Maybe I should just accept my age, I thought. Mature with dignity. I mean, look at Hellen Mirren, at Dame Judy Dench…
Certainly I could be in good company as my slowly decaying youth paraded its way across my exterior. At least I’d be young at heart! (Untrue. I have no heart.)
Several nights later, while hanging out with friends, I felt something I can only describe as similar to ice cream headache only without the pain creep along my brow. Nothing terrible, but persistent, I ignored it. As I got ready for bed later that night and turned on the shower, I glanced in the mirror.
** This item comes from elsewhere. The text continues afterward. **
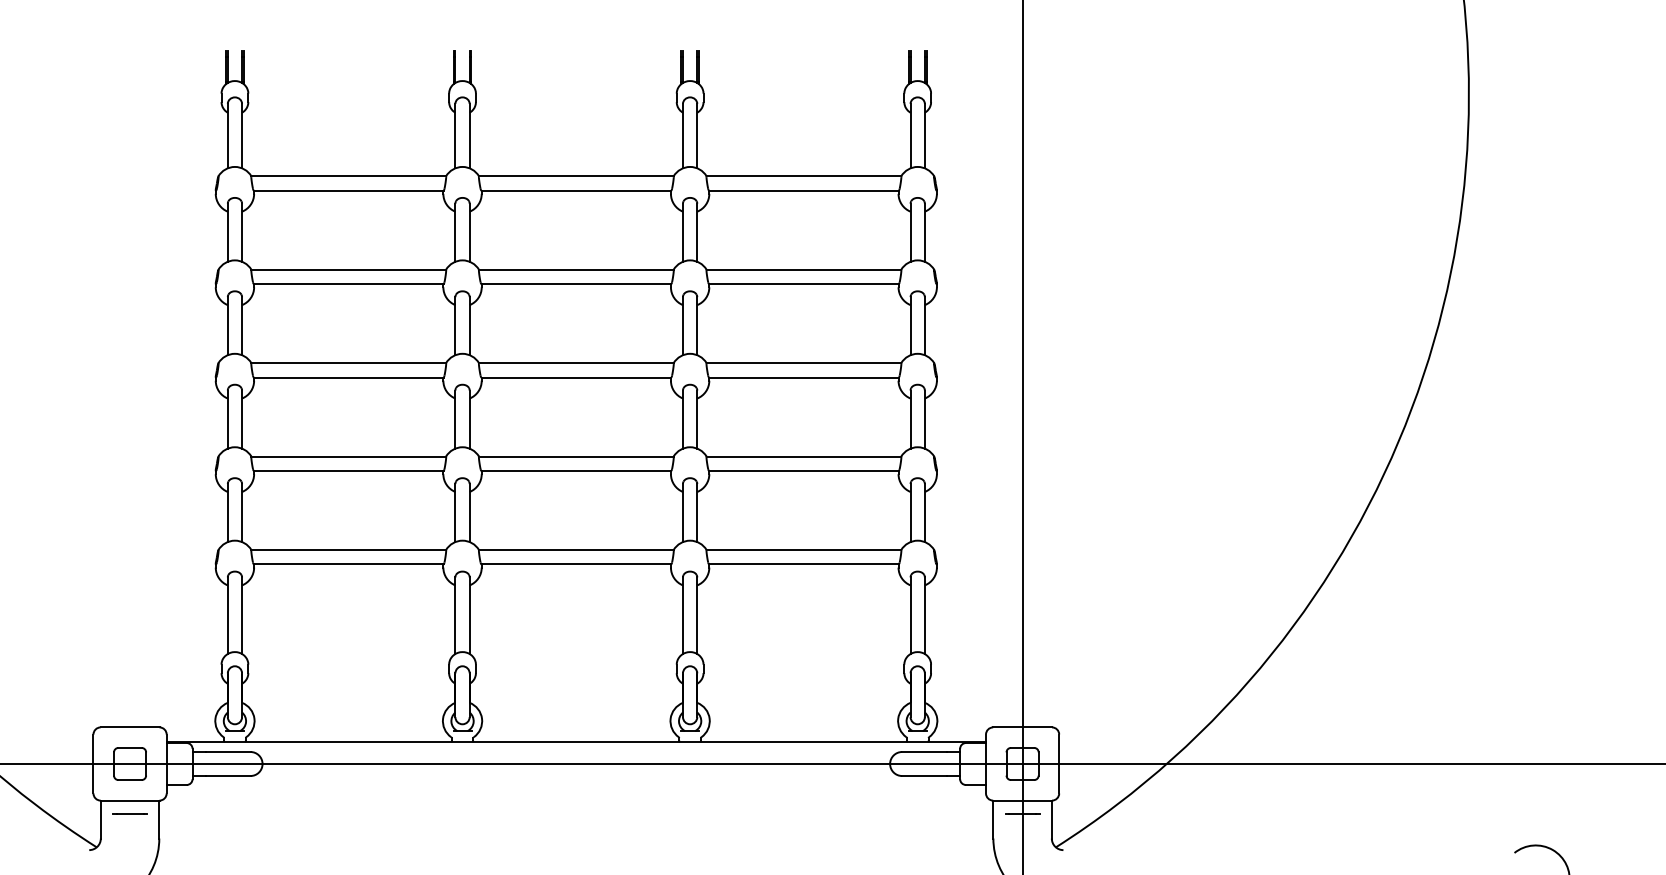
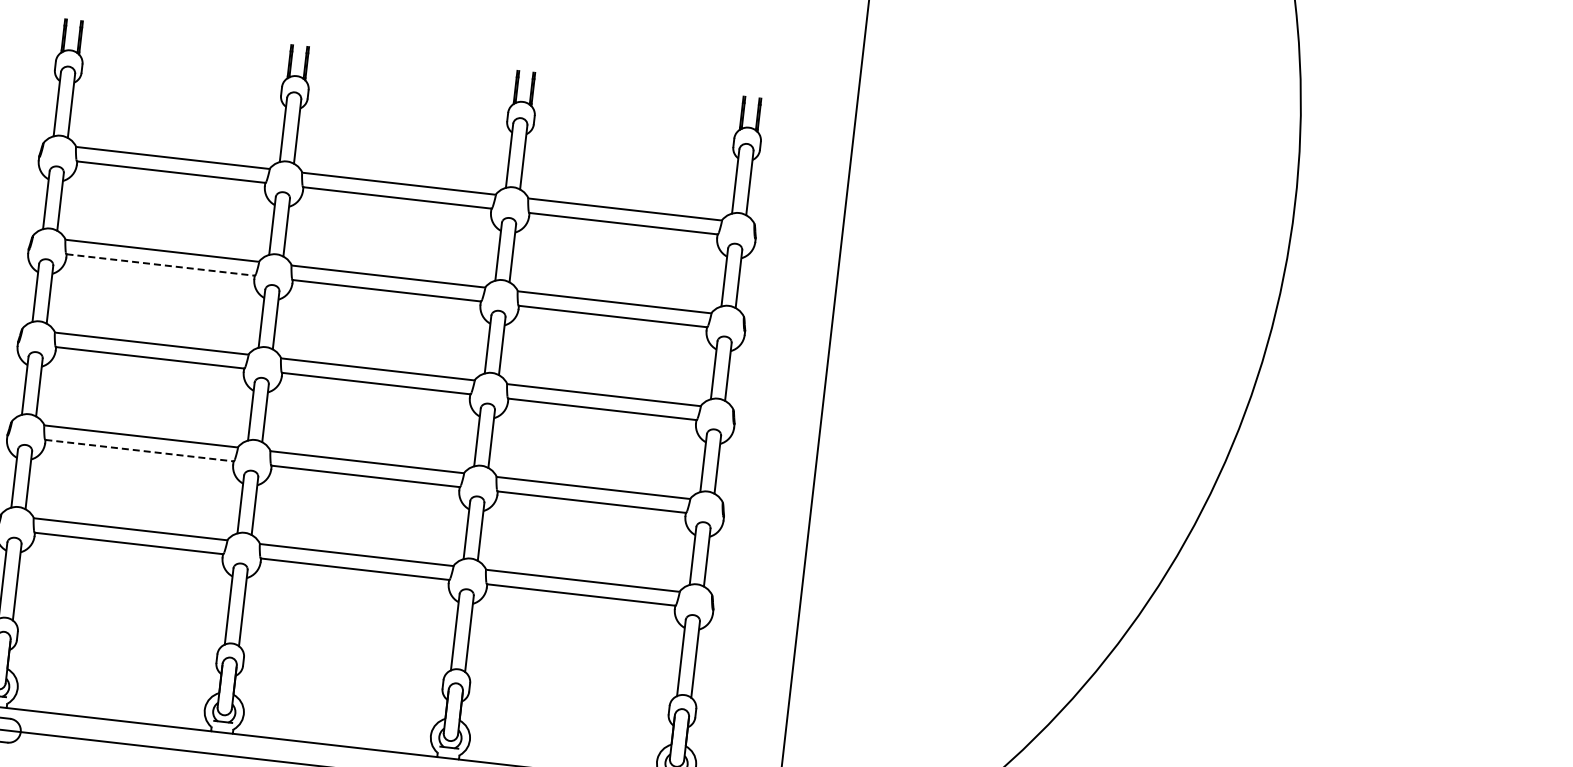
line: (348, 284) -> (160, 265), solid -> dashed
line: (348, 470) -> (139, 450), solid -> dashed

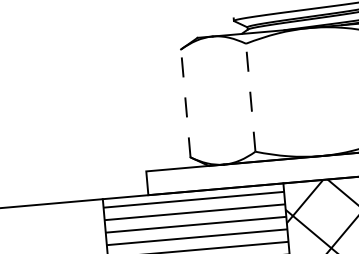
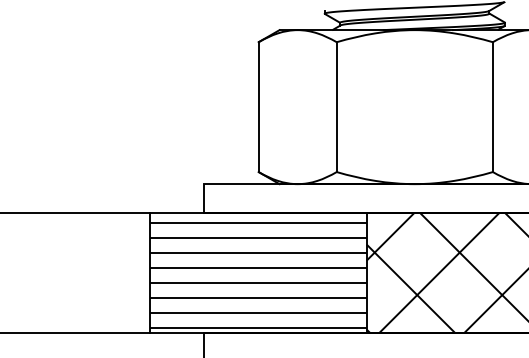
line: (250, 98) -> (336, 107), dashed -> solid
line: (185, 103) -> (258, 107), dashed -> solid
Also, wrinkleless. Suddenly I was sixteen again. While I couldn’t express it, at least not through my features, I was overjoyed. The Botox, it seemed, had set in. (After a quick Google search, I learned that the injections start to work within two to three days, with their maximum effect taking hold about a week after the appointment, on average.)
Since then, I still can’t feel my face, but trust me, I feel great. And I can suddenly deadpan, something that had previously alluded me as a skill. Although I default to giggles as quickly as ever, my automatic eyebrow raise has been stopped in its tracks, literally. As with the boob job, I’m thrilled with the results. I’ll maintain this facial paralysis until I’m locked away in a nursing home to rot in front of my game of mahjong…which I’ll be playing with my husband, who will undoubtedly soon be secured as a result of my childlike countenance and teenager tits.
Though I swear, guys, this is it. Duck lips and hair extensions won’t be next. Maybe.